When I set up LDAP authentication, I noticed it wasn’t working and there were some bizarre errors in the log:

WARNING:root:LDAP error: {'info': '(unknown error code)', 'desc': "Can't contact LDAP server"}

After some hunting and experimenting, I discovered that the problem was that python-ldap was doing certificate checking. To get around that, I opened up the reviewboard.accounts.backends module, found the LDAPBackend class, and in the authenticate() function, inserted the following statement following the import ldap statement:

ldap.set_option(ldap.OPT_X_TLS_REQUIRE_CERT, ldap.OPT_X_TLS_ALLOW)

And it was able to authenticate off of LDAP.


2013-05-27: Updated for waitress 0.8.4: the waitress-serve package is no longer required as it’s been merged into waitress proper.

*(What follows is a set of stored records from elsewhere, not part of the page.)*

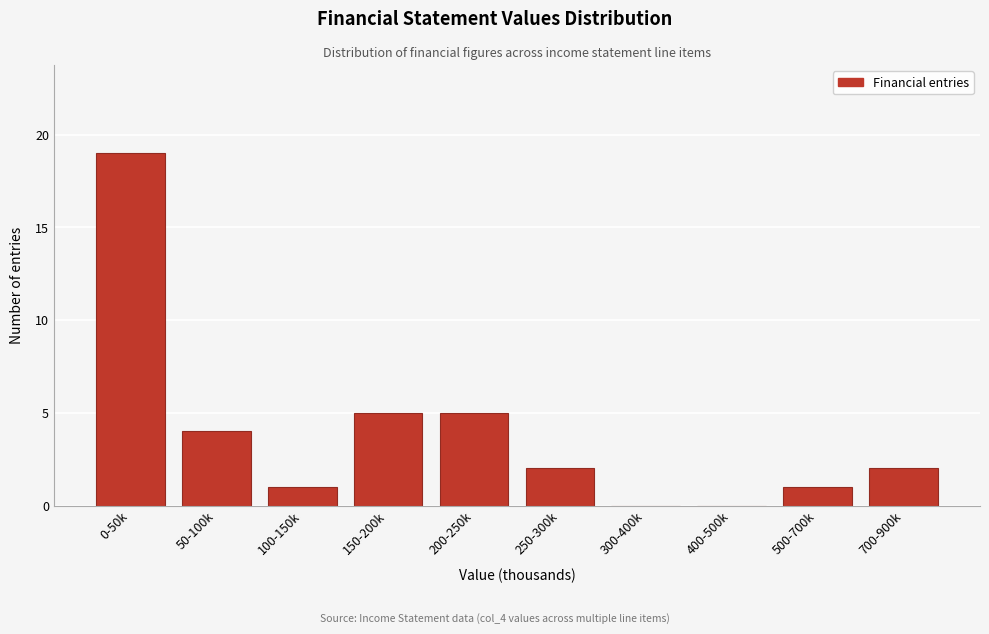

Reading left to right, extract all data points from this chart.

0-50k=19	50-100k=4	100-150k=1	150-200k=5	200-250k=5	250-300k=2	300-400k=0	400-500k=0	500-700k=1	700-900k=2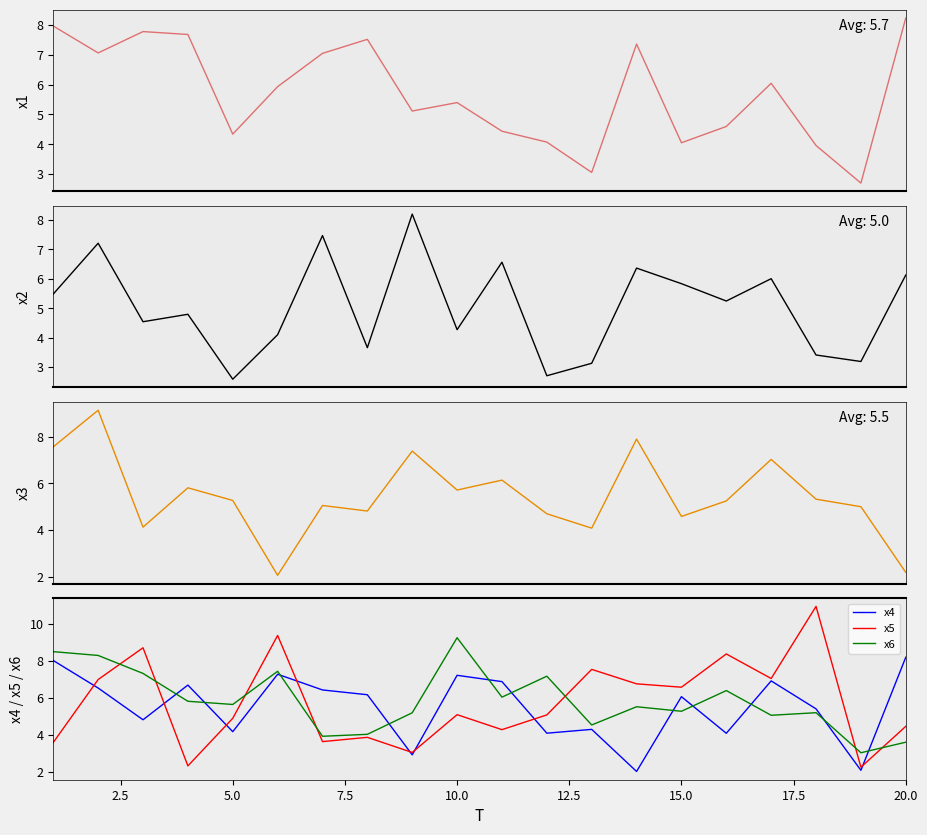

True or false: x5 has a value of 1.4 at 5.0.

False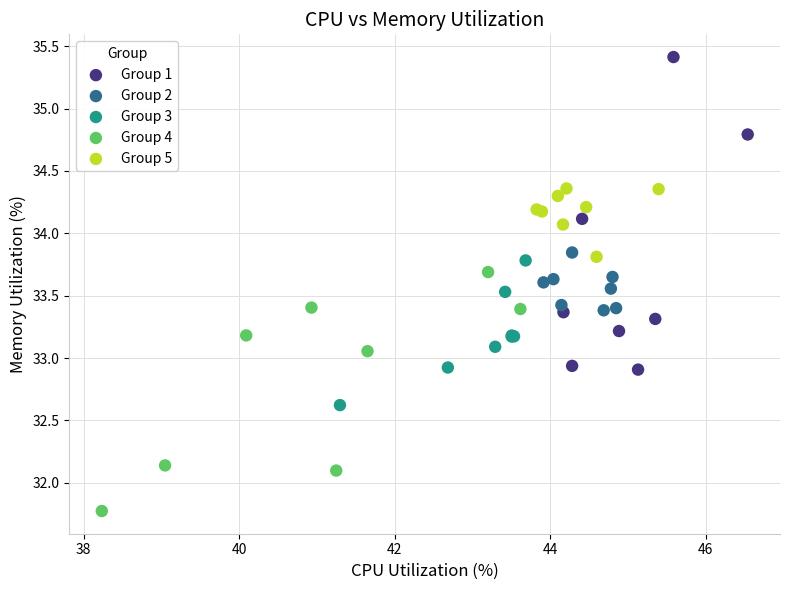

Which series has the largest Y range (max minus min)?

Group 1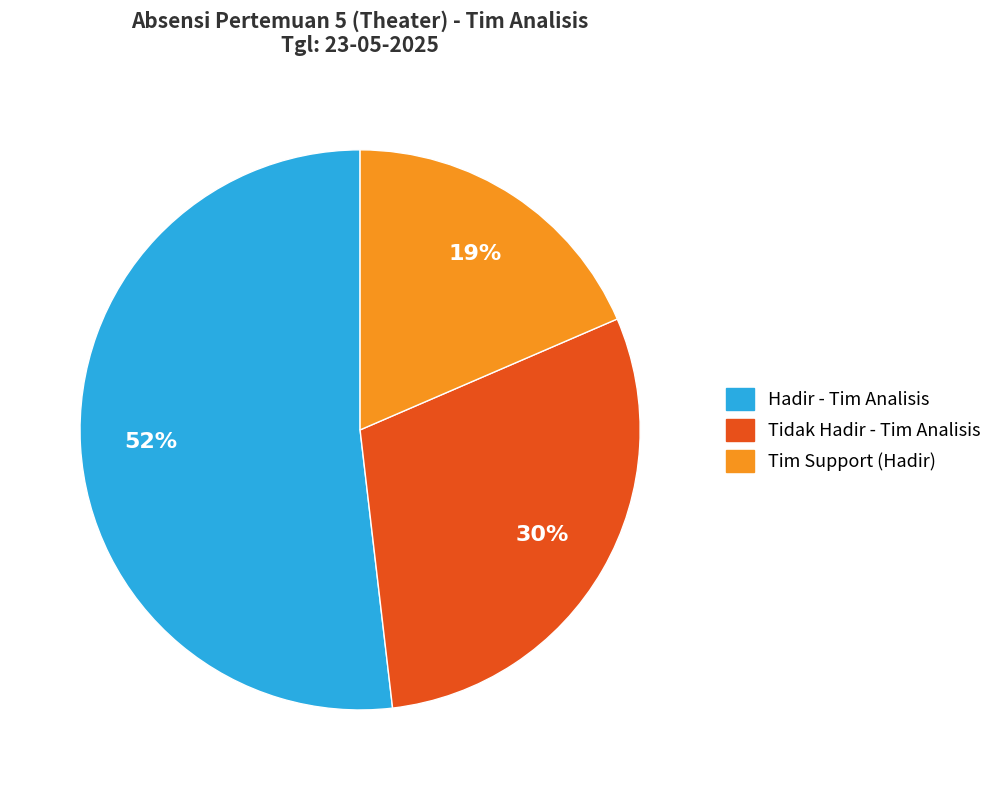

Count the number of slices in the pie.

3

  1. YMMV: mod_wsgi is still a solid piece of software, but it just didn’t suit our deployment scenarios. 

  2. We may switch to Nginx for this for lower overhead, but it’s not a priority. 

  3. It doesn’t currently support WSGI middleware though. I didn’t feel strongly about adding support for middleware at the time, but I may change my mind in the future. It wouldn’t be a difficult thing to add.